__Source extract__

┄┄┄┄┄┄┄┄┄┄

Canal expansion may spur switch to shipping
By Kyunghee Park and Eric Sabo
Bloomberg News Service
PANAMA CITY — Chinese toys and sneakers headed to Wal-Mart Stores Inc. and Target Corp. on the U.S. East Coast may bypass Warren Buffett's $33.8 billion railway as the expansion of the Panama Canal slashes the cost of shipping them by sea.
The deeper, wider canal will allow A.P. Moeller-Maersk A/S, China Ocean Shipping Group Co. and other lines to ship more cargo directly to New York and Boston instead of unloading it on the West Coast for trains and trucks to finish the journey east. That could save exporters 30 percent, the canal operator said.
The $5.25 billion Panama Canal project, scheduled for completion during its centennial in 2014, may take business from ports including Los Angeles and Seattle, and railroads including Berkshire Hathaway Inc.'s Burlington Northern Santa Fe Corp.
It costs as much as $1,000 more per cargo container to use trains than ships, said Lee Sokje, a shipbuilding analyst at Mirae Asset Securities Co. in Seoul.
"It is inevitable that railways, such as Burlington Northern, will lose some of their cargo once the Panama Canal is expanded," said Jee Heon Seok, a shipping analyst for NH Investment & Securities Co. in Seoul. "Many more containers can be moved in a single voyage on a ship than going through the West Coast ports."
China, poised to overtake Japan this year as the world's second-biggest economy, may boost exports by 20 percent during the first quarter as the global economy recovers, according to Macquarie Securities Ltd. and Royal Bank of Scotland Group Plc.
China Cosco Holdings Co., Asia's biggest shipping company by market value, and 14 other container lines said Jan. 14 they expect a "significant" increase in transpacific cargo this year on rising U.S. consumer sentiment.
That prospective growth spurred Berkshire to pay $26 billion for the remaining 77.4 percent of Fort Worth, Texas-based Burlington Northern it didn't already own. Buffett, the Berkshire chairman, said the largest U.S. railroad will benefit from "moving around more and more goods." The acquisition is pending and expected to be completed by March 31.
Burlington Northern customers in Gulf of Mexico ports — including Houston and Galveston, Texas — may benefit from more traffic going through a wider canal.
Buffett didn't respond to a request for comment. A Burlington Northern spokeswoman, Suann Lundsberg, said trains deliver cargo from the West Coast to the East Coast as many as nine days faster than ships using the canal.
Rail traffic is expected to continue growing, although probably at a slower rate than in the past, Lundsberg said.
"We know he doesn't make short-term investments," Art Wong, spokesman for the port in Long Beach, Calif., said of Buffett. "He must be making it because he thinks it's a great long-term investment."
About 43 percent of Asian cargo shipped to East Coast ports — including Savannah, Ga., and Jacksonville, Fla. — goes through the Panama Canal, said Rodolfo Sabonge, director of marketing for the Panama Canal Authority. That share may increase to 49 percent by 2025.

┄┄┄┄┄┄┄┄┄┄

__List of tasks__
**a)** Condense the paragraph of the canal expansion article that begins "About 43 percent of Asian cargo" into a short bulleted list, keeping its main facts.
**b)** Convert the rows below, from the line with "order: Sapindales" up to and including the line with "order: Poales", into a JSON list of strings with one string per line, leaving out blank lines.

__Data for the task__

┄┄┄┄┄┄┄┄┄┄

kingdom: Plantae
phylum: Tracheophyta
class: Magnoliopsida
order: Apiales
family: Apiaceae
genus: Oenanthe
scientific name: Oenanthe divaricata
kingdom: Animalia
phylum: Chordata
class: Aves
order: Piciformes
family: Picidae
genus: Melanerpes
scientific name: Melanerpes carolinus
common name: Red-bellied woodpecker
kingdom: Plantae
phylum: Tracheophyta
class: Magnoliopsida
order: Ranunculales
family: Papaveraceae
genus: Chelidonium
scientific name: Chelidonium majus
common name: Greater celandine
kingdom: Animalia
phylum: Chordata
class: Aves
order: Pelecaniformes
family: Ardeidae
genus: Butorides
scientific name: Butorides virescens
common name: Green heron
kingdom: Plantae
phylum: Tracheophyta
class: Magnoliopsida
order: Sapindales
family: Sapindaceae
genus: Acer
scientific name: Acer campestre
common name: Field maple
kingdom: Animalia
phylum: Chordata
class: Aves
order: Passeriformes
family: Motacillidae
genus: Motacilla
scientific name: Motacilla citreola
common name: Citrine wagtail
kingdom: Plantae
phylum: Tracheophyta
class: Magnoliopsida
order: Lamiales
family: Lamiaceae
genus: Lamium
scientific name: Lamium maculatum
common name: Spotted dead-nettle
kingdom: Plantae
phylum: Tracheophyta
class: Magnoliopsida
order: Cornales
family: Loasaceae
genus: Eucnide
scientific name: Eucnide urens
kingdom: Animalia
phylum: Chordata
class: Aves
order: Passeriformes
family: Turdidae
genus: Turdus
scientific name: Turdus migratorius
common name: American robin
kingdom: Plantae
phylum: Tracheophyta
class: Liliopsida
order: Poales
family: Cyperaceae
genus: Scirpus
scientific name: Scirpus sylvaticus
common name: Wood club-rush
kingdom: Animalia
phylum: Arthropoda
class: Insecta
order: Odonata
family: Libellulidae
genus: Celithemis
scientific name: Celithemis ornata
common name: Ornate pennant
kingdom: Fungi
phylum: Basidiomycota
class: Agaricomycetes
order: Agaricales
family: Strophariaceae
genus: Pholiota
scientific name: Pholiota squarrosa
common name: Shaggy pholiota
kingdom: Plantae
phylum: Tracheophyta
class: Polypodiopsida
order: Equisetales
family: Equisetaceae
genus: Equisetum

┄┄┄┄┄┄┄┄┄┄

__List of solutions__
**a)**
- About 43 percent of Asian cargo shipped to East Coast ports, including Savannah, Ga., and Jacksonville, Fla., goes through the Panama Canal.
- That share may increase to 49 percent by 2025.
- The figures come from Rodolfo Sabonge, director of marketing for the Panama Canal Authority.

**b)**
[
  "order: Sapindales",
  "family: Sapindaceae",
  "genus: Acer",
  "scientific name: Acer campestre",
  "common name: Field maple",
  "kingdom: Animalia",
  "phylum: Chordata",
  "class: Aves",
  "order: Passeriformes",
  "family: Motacillidae",
  "genus: Motacilla",
  "scientific name: Motacilla citreola",
  "common name: Citrine wagtail",
  "kingdom: Plantae",
  "phylum: Tracheophyta",
  "class: Magnoliopsida",
  "order: Lamiales",
  "family: Lamiaceae",
  "genus: Lamium",
  "scientific name: Lamium maculatum",
  "common name: Spotted dead-nettle",
  "kingdom: Plantae",
  "phylum: Tracheophyta",
  "class: Magnoliopsida",
  "order: Cornales",
  "family: Loasaceae",
  "genus: Eucnide",
  "scientific name: Eucnide urens",
  "kingdom: Animalia",
  "phylum: Chordata",
  "class: Aves",
  "order: Passeriformes",
  "family: Turdidae",
  "genus: Turdus",
  "scientific name: Turdus migratorius",
  "common name: American robin",
  "kingdom: Plantae",
  "phylum: Tracheophyta",
  "class: Liliopsida",
  "order: Poales"
]